“Risk management is a systematic process of identifying and assessing company risks and taking actions to protect a company against them.” (Reference for Business)
In his previous blog post “Anticipating risks in 2011… but can we?” bravenewloock emphasized how important it is for businesses to identify their risks. Following up on this post, I will take a look on how the attitude towards risks before the financial crisis played a major role in the latest economic downturn.
Being the first step towards risk management the identification process leads to anticipating the possible impacts some of these risks might have. As a last step, a company needs to find some measures of protection against those impacts. (Müller, 2010)
What did particularly banks do to reduce risks or “hedge” their business?
Let’s go back to the year 2007: In January a similar global risk map, as introduced by bravenewloock in his previous post, was published by the World Economic Forum.
As you can clearly see, one of the biggest expected risks was the Asset price collapse.
This should have had the banks thinking of how to prepare for the worst, to survive it.
The article “Eggheads and long tails”, published by the Economist on May 17th in 2007, describes – despite being a bit skeptical about their functionality – some of the great risk management systems put in place by the big investment banks.
This is all nice and it seems the banks did actually prepare for some of the risks they might face.
But not the occupation of some risk managers or mathematicians who calculate the risks were the biggest part of the banks risk management system.

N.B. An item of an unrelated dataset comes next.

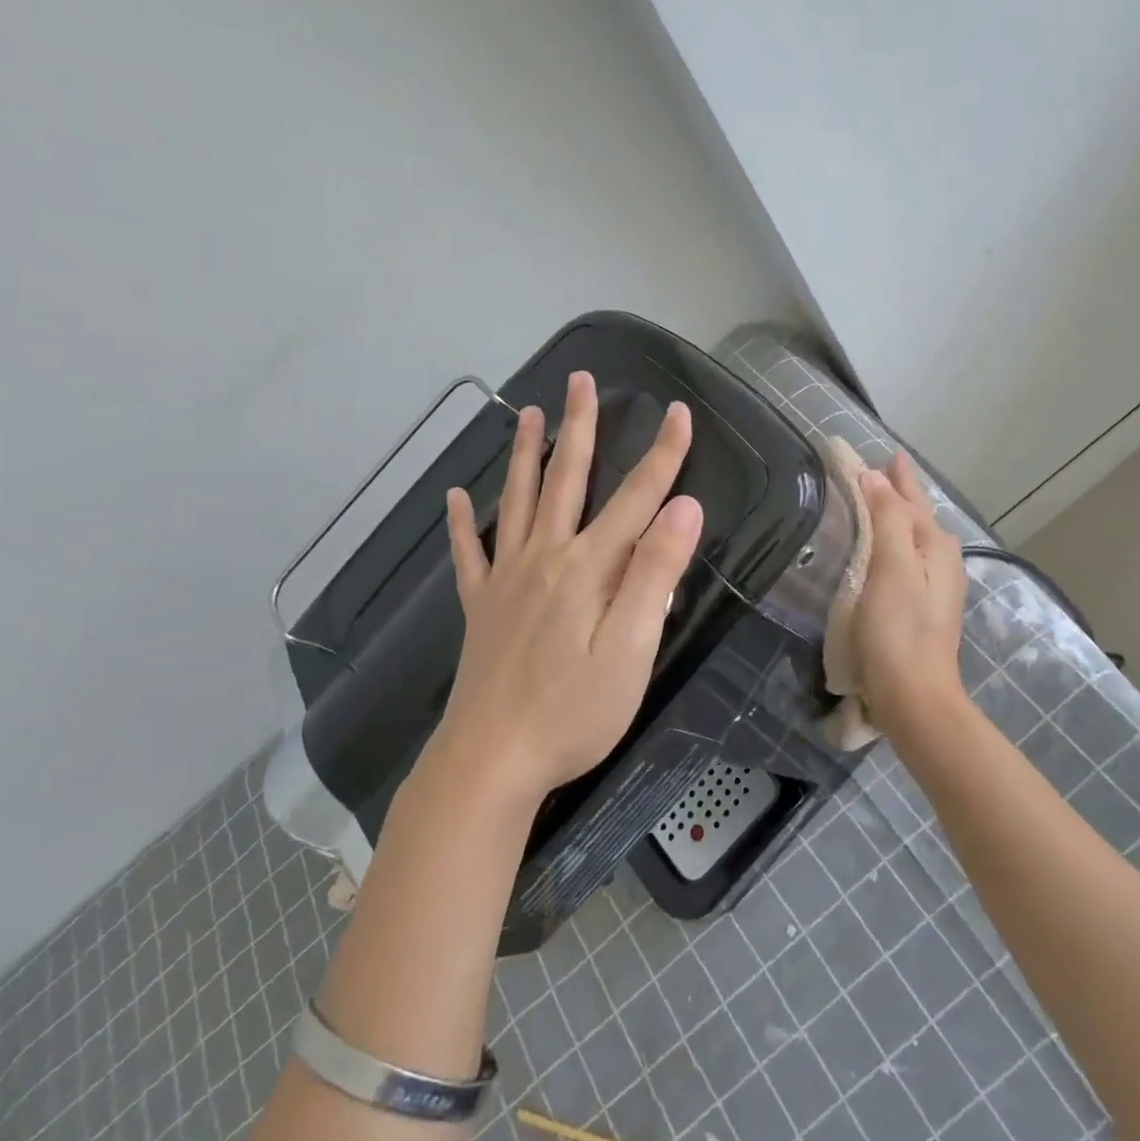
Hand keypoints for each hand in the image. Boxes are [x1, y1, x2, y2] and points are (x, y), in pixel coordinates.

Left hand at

Instead, they just introduced new financial vehicles, as described in this article on stock-market-investors.com.
Banks pooled the highly risky mortgages into securities, which have been sold to investors, who then could resell them, and so on. The clue about this system is, that through the pooling of many mortgages into one security, these securities were highly diversified and could come clean on their Risk rating. Additionally, the risk has been spread through the whole financial system.
A British Banker “compares the process of transferring risk around the financial system to spreading butter on toast. With luck, he says, the butter will not be rancid.” (Economist)
Now, in 2011, we know how high these risks have been. In my opinion, the attitude towards rather earning more money with taking more risks than securing their business is one of the most important triggers for the current economic (not only financial) crisis.
The question is: Did the world learn to take risk maps more seriously, try to assess the possible impact of those risks and anticipate to them?